Please reproduce every line of the records below without changing a single character.

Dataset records
***

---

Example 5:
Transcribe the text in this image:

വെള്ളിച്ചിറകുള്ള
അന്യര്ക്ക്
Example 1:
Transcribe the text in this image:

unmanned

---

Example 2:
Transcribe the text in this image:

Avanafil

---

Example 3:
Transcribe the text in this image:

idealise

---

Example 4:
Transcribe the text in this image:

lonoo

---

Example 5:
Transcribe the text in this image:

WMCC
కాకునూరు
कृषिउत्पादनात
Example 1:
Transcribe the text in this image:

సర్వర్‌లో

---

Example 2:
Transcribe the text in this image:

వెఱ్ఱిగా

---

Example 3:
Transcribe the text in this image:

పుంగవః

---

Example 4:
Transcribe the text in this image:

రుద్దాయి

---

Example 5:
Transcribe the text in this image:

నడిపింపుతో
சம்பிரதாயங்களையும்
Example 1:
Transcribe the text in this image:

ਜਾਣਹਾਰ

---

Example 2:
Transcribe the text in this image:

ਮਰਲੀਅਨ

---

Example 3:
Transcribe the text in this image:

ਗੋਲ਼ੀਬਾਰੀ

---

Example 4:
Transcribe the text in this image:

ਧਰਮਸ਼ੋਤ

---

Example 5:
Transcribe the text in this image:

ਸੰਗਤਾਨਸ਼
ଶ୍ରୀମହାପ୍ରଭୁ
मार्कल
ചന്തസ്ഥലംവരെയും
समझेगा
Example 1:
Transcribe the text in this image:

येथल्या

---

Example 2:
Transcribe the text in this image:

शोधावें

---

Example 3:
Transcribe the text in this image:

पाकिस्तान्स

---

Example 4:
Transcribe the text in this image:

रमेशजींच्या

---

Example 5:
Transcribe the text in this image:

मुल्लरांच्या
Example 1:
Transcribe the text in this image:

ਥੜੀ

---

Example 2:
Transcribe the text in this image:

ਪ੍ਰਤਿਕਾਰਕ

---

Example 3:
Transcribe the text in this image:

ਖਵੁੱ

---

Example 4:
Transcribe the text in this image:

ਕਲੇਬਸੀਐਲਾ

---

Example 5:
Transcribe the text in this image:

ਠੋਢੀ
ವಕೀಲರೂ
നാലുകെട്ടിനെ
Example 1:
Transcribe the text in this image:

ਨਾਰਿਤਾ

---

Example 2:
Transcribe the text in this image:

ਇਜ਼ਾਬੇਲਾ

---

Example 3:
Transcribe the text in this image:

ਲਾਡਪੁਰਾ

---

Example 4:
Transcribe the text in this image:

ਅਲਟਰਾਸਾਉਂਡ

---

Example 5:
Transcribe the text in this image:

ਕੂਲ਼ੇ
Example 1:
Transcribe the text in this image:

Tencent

***

◆ Task response ◆
---

Example 5:
Transcribe the text in this image:

വെള്ളിച്ചിറകുള്ള
അന്യര്ക്ക്
Example 1:
Transcribe the text in this image:

unmanned

---

Example 2:
Transcribe the text in this image:

Avanafil

---

Example 3:
Transcribe the text in this image:

idealise

---

Example 4:
Transcribe the text in this image:

lonoo

---

Example 5:
Transcribe the text in this image:

WMCC
కాకునూరు
कृषिउत्पादनात
Example 1:
Transcribe the text in this image:

సర్వర్‌లో

---

Example 2:
Transcribe the text in this image:

వెఱ్ఱిగా

---

Example 3:
Transcribe the text in this image:

పుంగవః

---

Example 4:
Transcribe the text in this image:

రుద్దాయి

---

Example 5:
Transcribe the text in this image:

నడిపింపుతో
சம்பிரதாயங்களையும்
Example 1:
Transcribe the text in this image:

ਜਾਣਹਾਰ

---

Example 2:
Transcribe the text in this image:

ਮਰਲੀਅਨ

---

Example 3:
Transcribe the text in this image:

ਗੋਲ਼ੀਬਾਰੀ

---

Example 4:
Transcribe the text in this image:

ਧਰਮਸ਼ੋਤ

---

Example 5:
Transcribe the text in this image:

ਸੰਗਤਾਨਸ਼
ଶ୍ରୀମହାପ୍ରଭୁ
मार्कल
ചന്തസ്ഥലംവരെയും
समझेगा
Example 1:
Transcribe the text in this image:

येथल्या

---

Example 2:
Transcribe the text in this image:

शोधावें

---

Example 3:
Transcribe the text in this image:

पाकिस्तान्स

---

Example 4:
Transcribe the text in this image:

रमेशजींच्या

---

Example 5:
Transcribe the text in this image:

मुल्लरांच्या
Example 1:
Transcribe the text in this image:

ਥੜੀ

---

Example 2:
Transcribe the text in this image:

ਪ੍ਰਤਿਕਾਰਕ

---

Example 3:
Transcribe the text in this image:

ਖਵੁੱ

---

Example 4:
Transcribe the text in this image:

ਕਲੇਬਸੀਐਲਾ

---

Example 5:
Transcribe the text in this image:

ਠੋਢੀ
ವಕೀಲರೂ
നാലുകെട്ടിനെ
Example 1:
Transcribe the text in this image:

ਨਾਰਿਤਾ

---

Example 2:
Transcribe the text in this image:

ਇਜ਼ਾਬੇਲਾ

---

Example 3:
Transcribe the text in this image:

ਲਾਡਪੁਰਾ

---

Example 4:
Transcribe the text in this image:

ਅਲਟਰਾਸਾਉਂਡ

---

Example 5:
Transcribe the text in this image:

ਕੂਲ਼ੇ
Example 1:
Transcribe the text in this image:

Tencent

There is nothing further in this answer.